Kinnear was the star of choice for producers Scott Alexander and Larry Karaszewski (screenwriters of The People Vs. Larry Flynt and Man on the Moon) for both his acting chops and his resemblance to Crane. But the actor himself takes pains to point out the dissimilarities, between himself and the actor "I'm not Bob Crane and we didn't tell Bob Crane's life," says Kinnear. "We did a two-hour interpretation of what happened at a certain time in his life. I'm happy to say that I believe there are huge dissimilarities between me and Bob, not only in terms of his lifestyle but also in terms of his career. I have a tendency to anguish about events in my life, but Bob was made of Teflon. He was doing all this damage and it just sort of rolled off him. I'd be very conscious of the idea of hurting someone. His unshakable optimism fueled his decline. And, of course, there was a kind of high school quality about his approach to sex. Some seeing the movie might say that Bob had a sex addiction as serious as alcoholism or that he was a celebrity who had sex thrown at him, so he took advantage of it. I'm aware that stuff goes on but the notion of where Bob went with his private life is very foreign to me."
Indeed, Kinnear has gone about his personal life as quietly as he has his career. Although married for the past three years to Helen Labdon, even in his bachelor days he never earned a reputation as a ladies' man, let alone as an over-the-edge pleasure-seeker as Crane was. Still, Hollywood is Hollywood. So, when I ask how he handled being around beautiful women all the time, he cracks up. "There never was a great deal of handling to do. Are you confusing me with Heath Ledger? Which happens all the time, by the way, so I don't blame you one bit. I'm the kind of guy who does Michael Keaton imitations for friends, but that's not exactly the kind of thing that drives women crazy, is it? Yep, I've got a clean record. But, really, I was fortunate to fall in love 10 years ago and I've been with the same girl ever since."
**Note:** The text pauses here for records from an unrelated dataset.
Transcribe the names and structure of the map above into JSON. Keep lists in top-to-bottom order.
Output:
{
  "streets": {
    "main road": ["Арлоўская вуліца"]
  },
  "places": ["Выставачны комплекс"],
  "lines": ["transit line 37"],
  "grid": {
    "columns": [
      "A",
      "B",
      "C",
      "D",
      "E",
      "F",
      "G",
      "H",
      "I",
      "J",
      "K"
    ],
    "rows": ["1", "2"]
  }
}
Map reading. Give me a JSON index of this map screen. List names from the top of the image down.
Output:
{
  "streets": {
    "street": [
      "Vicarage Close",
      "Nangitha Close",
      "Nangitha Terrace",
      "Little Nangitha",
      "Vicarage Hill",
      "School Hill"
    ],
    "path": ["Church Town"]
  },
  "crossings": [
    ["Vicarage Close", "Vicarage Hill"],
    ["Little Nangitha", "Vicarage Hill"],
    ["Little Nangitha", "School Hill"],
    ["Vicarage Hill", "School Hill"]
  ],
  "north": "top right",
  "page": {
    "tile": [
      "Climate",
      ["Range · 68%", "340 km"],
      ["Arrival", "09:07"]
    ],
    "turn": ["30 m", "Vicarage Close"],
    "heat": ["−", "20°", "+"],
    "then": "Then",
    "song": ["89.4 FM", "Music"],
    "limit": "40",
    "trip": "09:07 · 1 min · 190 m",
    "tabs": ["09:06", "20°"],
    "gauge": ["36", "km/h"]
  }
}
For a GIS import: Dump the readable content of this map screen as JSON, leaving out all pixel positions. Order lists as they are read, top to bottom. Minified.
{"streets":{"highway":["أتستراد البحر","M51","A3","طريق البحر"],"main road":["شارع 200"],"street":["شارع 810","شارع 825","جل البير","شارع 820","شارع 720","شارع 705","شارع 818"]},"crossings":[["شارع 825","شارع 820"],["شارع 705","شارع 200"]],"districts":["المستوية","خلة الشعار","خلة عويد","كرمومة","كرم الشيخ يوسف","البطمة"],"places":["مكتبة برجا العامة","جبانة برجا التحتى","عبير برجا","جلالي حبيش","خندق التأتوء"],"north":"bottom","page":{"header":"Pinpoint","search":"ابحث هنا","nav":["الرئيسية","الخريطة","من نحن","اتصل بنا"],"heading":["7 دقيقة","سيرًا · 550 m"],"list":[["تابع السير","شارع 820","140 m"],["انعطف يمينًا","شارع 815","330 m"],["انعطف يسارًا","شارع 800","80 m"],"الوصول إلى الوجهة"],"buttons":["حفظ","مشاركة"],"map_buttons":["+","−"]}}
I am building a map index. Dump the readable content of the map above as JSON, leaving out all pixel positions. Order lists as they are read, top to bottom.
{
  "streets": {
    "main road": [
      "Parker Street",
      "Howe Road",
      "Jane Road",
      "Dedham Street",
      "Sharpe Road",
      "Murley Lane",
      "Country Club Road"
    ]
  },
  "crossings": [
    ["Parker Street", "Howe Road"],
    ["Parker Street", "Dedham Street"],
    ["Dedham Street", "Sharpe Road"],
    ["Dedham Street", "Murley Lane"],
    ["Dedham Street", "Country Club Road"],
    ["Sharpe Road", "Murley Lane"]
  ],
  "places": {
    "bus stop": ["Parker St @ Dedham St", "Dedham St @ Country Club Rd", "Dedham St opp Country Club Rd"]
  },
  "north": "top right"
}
With Kinnear receiving such strong reaction to his performance in Auto Focus, is he turning his back on the flip romantic roles? "I have lots of dreams at night where I'm being chased," he admits, "so I'd love to do a thriller. I don't know what's happening next. All I know is that we're opening Auto Focus at the Telluride Film Festival and I hope it's like my experience with my first film festival at Cannes with Nurse Betty, which was thrilling because they didn't boo or throw anything at us."